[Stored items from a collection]
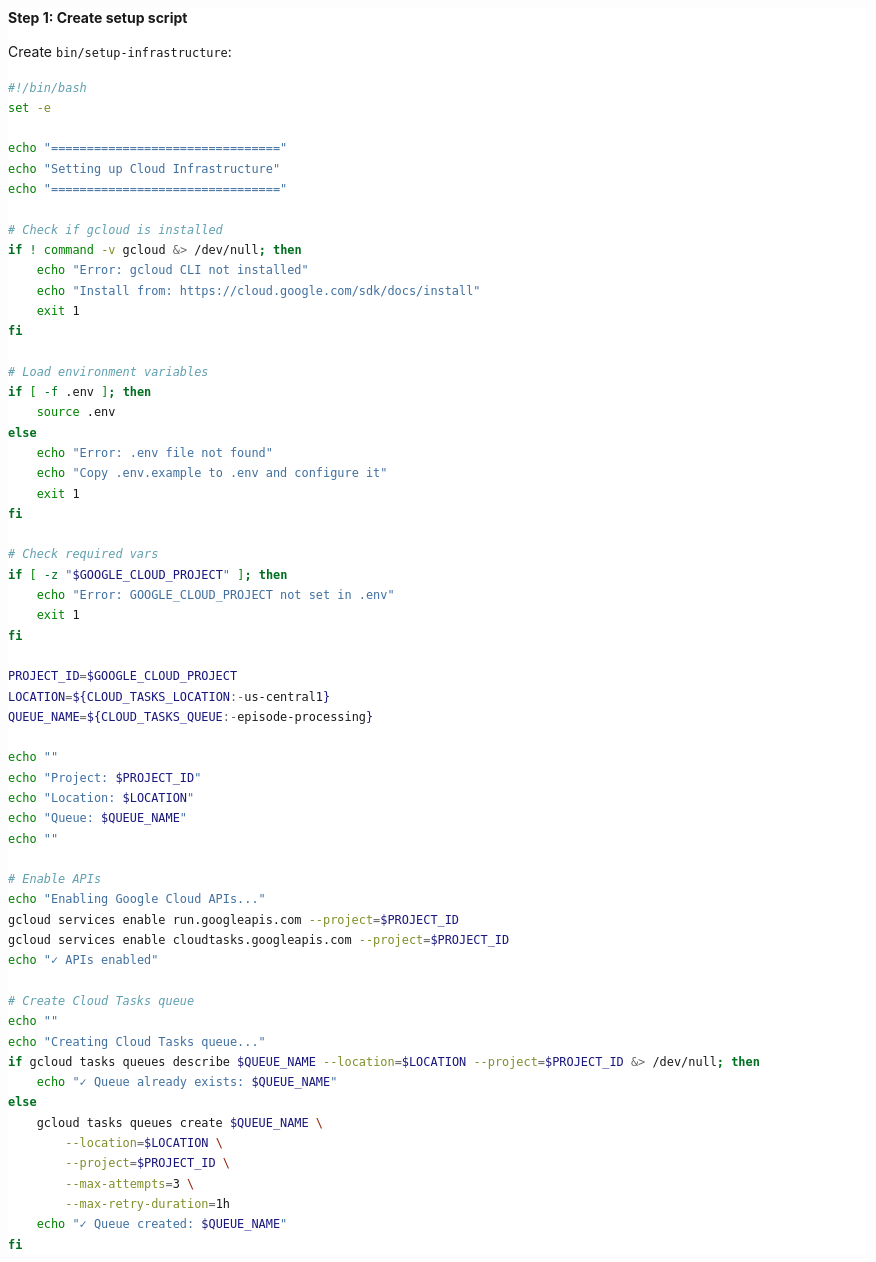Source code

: **Step 1: Create setup script**

Create `bin/setup-infrastructure`:

```bash
#!/bin/bash
set -e

echo "================================"
echo "Setting up Cloud Infrastructure"
echo "================================"

# Check if gcloud is installed
if ! command -v gcloud &> /dev/null; then
    echo "Error: gcloud CLI not installed"
    echo "Install from: https://cloud.google.com/sdk/docs/install"
    exit 1
fi

# Load environment variables
if [ -f .env ]; then
    source .env
else
    echo "Error: .env file not found"
    echo "Copy .env.example to .env and configure it"
    exit 1
fi

# Check required vars
if [ -z "$GOOGLE_CLOUD_PROJECT" ]; then
    echo "Error: GOOGLE_CLOUD_PROJECT not set in .env"
    exit 1
fi

PROJECT_ID=$GOOGLE_CLOUD_PROJECT
LOCATION=${CLOUD_TASKS_LOCATION:-us-central1}
QUEUE_NAME=${CLOUD_TASKS_QUEUE:-episode-processing}

echo ""
echo "Project: $PROJECT_ID"
echo "Location: $LOCATION"
echo "Queue: $QUEUE_NAME"
echo ""

# Enable APIs
echo "Enabling Google Cloud APIs..."
gcloud services enable run.googleapis.com --project=$PROJECT_ID
gcloud services enable cloudtasks.googleapis.com --project=$PROJECT_ID
echo "✓ APIs enabled"

# Create Cloud Tasks queue
echo ""
echo "Creating Cloud Tasks queue..."
if gcloud tasks queues describe $QUEUE_NAME --location=$LOCATION --project=$PROJECT_ID &> /dev/null; then
    echo "✓ Queue already exists: $QUEUE_NAME"
else
    gcloud tasks queues create $QUEUE_NAME \
        --location=$LOCATION \
        --project=$PROJECT_ID \
        --max-attempts=3 \
        --max-retry-duration=1h
    echo "✓ Queue created: $QUEUE_NAME"
fi

```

— Exercise aim —
All of the records above must be copied exactly, except for the pictures.

— Answer section —
Source code

: **Step 1: Create setup script**

Create `bin/setup-infrastructure`:

```bash
#!/bin/bash
set -e

echo "================================"
echo "Setting up Cloud Infrastructure"
echo "================================"

# Check if gcloud is installed
if ! command -v gcloud &> /dev/null; then
    echo "Error: gcloud CLI not installed"
    echo "Install from: https://cloud.google.com/sdk/docs/install"
    exit 1
fi

# Load environment variables
if [ -f .env ]; then
    source .env
else
    echo "Error: .env file not found"
    echo "Copy .env.example to .env and configure it"
    exit 1
fi

# Check required vars
if [ -z "$GOOGLE_CLOUD_PROJECT" ]; then
    echo "Error: GOOGLE_CLOUD_PROJECT not set in .env"
    exit 1
fi

PROJECT_ID=$GOOGLE_CLOUD_PROJECT
LOCATION=${CLOUD_TASKS_LOCATION:-us-central1}
QUEUE_NAME=${CLOUD_TASKS_QUEUE:-episode-processing}

echo ""
echo "Project: $PROJECT_ID"
echo "Location: $LOCATION"
echo "Queue: $QUEUE_NAME"
echo ""

# Enable APIs
echo "Enabling Google Cloud APIs..."
gcloud services enable run.googleapis.com --project=$PROJECT_ID
gcloud services enable cloudtasks.googleapis.com --project=$PROJECT_ID
echo "✓ APIs enabled"

# Create Cloud Tasks queue
echo ""
echo "Creating Cloud Tasks queue..."
if gcloud tasks queues describe $QUEUE_NAME --location=$LOCATION --project=$PROJECT_ID &> /dev/null; then
    echo "✓ Queue already exists: $QUEUE_NAME"
else
    gcloud tasks queues create $QUEUE_NAME \
        --location=$LOCATION \
        --project=$PROJECT_ID \
        --max-attempts=3 \
        --max-retry-duration=1h
    echo "✓ Queue created: $QUEUE_NAME"
fi

```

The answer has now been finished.